Tens of thousands of patients will get quicker access to diagnostic tests and surgery under a new £160m NHS initiative to identify ways of tackling the vast backlog of care that built up because of Covid.

Hospitals will use the money to buy mobile CT and MRI scanning trucks, put on extra surgery in evenings and at weekends, and look after patients at home in “virtual wards”.

The move comes days after Downing Street made clear that reducing patients’ waiting times for hospital treatment would be a “critical priority” for the government for the next few years. Boris Johnson underlined their importance in Tuesday’s Queen’s speech and stressed the need for people with so far undiagnosed conditions, including cancer, to visit their GP and seek treatment.

NHS England has designated groups of NHS trusts working together in 12 parts of the country as “elective accelerators”. They will be given up to £20m each if they manage to carry out 20% more planned activity – diagnostic tests, operations and outpatient appointments – by July than they did at the same point in 2019-20, before the pandemic struck.

Thursday’s latest set of NHS England monthly performance data is likely to see the total number of people on the waiting list for treatment rise beyond the 4.7 million who are on it – already a record high – and a further increase in those forced to wait at least a year for their care.
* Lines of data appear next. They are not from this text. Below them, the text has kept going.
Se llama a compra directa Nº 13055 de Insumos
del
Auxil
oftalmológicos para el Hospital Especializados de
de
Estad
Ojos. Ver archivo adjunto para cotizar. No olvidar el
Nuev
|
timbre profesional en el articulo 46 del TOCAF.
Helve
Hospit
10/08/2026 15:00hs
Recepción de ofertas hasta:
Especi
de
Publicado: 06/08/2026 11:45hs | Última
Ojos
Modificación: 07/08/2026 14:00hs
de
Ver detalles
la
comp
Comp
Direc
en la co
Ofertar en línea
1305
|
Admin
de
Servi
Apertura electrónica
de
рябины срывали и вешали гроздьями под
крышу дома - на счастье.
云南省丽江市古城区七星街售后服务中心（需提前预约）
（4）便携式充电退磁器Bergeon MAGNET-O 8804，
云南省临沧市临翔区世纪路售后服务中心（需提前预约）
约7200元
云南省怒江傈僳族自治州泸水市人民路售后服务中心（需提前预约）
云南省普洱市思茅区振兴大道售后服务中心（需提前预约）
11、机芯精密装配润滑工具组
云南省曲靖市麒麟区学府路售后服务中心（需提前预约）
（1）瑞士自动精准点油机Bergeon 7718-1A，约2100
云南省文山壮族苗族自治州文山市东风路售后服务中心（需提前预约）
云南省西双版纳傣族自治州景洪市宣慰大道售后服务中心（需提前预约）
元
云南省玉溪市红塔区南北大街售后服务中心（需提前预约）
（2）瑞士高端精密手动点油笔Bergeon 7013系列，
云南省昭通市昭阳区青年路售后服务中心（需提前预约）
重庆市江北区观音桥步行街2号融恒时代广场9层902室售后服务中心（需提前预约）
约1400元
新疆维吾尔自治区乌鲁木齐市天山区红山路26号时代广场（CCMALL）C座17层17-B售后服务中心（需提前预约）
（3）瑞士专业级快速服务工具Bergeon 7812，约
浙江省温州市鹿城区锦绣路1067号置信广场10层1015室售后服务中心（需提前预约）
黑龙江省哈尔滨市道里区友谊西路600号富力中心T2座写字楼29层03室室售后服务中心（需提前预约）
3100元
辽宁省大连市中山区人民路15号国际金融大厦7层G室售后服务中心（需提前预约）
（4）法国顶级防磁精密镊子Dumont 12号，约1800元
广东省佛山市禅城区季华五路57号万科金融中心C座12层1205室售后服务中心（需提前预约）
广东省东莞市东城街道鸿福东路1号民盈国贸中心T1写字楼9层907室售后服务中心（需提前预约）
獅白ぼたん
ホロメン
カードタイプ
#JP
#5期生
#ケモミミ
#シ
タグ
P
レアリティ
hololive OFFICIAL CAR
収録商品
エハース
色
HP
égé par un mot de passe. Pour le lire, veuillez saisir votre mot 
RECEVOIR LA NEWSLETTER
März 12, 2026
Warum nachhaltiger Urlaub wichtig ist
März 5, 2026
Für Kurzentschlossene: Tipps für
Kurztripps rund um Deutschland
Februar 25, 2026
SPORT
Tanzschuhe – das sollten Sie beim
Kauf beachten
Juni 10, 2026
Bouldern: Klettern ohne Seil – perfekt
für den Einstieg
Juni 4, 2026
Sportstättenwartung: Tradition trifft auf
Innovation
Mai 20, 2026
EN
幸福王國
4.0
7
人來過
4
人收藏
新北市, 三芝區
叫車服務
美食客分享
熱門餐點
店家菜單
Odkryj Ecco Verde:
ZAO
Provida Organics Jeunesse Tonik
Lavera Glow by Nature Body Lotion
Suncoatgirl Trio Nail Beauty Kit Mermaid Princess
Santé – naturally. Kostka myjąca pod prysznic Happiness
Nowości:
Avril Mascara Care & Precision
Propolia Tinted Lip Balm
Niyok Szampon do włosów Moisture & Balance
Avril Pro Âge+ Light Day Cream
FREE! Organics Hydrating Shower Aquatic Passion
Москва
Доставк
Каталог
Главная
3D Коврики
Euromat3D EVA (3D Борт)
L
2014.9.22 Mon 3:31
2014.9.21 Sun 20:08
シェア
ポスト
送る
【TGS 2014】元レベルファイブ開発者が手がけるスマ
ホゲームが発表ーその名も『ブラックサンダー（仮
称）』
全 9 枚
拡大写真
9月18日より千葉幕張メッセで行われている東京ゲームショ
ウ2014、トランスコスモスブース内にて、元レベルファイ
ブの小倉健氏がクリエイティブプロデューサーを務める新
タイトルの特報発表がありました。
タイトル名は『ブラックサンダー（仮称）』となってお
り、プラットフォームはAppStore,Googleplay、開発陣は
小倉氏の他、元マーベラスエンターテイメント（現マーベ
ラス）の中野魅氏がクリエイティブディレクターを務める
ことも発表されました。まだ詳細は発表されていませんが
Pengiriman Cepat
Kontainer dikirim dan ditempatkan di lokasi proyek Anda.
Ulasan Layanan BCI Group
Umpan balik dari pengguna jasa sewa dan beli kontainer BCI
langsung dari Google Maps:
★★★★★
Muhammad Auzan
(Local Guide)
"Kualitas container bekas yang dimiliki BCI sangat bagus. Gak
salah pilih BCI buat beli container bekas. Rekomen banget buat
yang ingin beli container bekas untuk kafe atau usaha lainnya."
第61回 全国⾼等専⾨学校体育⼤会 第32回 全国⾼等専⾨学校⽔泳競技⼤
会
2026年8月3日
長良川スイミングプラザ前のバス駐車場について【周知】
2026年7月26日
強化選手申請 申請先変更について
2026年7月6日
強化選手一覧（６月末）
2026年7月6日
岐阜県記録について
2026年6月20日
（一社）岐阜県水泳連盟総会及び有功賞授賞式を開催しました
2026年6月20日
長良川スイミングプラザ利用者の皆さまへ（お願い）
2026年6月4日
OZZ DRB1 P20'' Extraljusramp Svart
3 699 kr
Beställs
The initiative will also involve innovative approaches to cutting waiting lists such as:

  • using Covid-free “surgical hubs” to tackle the surgery backlog

  • doing dozens of cataract removals in one day

  • ensuring that patients can have several tests within 20-30 minutes rather than the usual 90 minutes

  • using temporary cabins as extra operating theatres to enable more operations to take place

The ideas that prove most effective will become part of a “blueprint” for all hospitals to follow to make inroads into the backlog, said Amanda Pritchard, the NHS’s chief operating officer.

“Treating around 400,000 Covid patients over the last year has inevitably had a knock-on effect on non-urgent care. Our focus is now on rapidly recovering routine services,” she said.

Some of the money will also be used to pay private hospitals to treat patients who have been waiting a long time for NHS treatment or who are deemed a pressing case.

The government has given the NHS £1bn in extra funding this year to cut waiting times. However, NHS Providers, which represents trusts, warned that that money could be spent by the autumn.

Chris Hopson, its chief executive, said: “Trust leaders are telling us that, in the places with the biggest challenge, getting through the backlog could, on current trajectories, take between three to five years. We know this is unacceptable and that the NHS needs to develop a bold, radical plan to go a lot faster, with appropriate extra funding from the government.”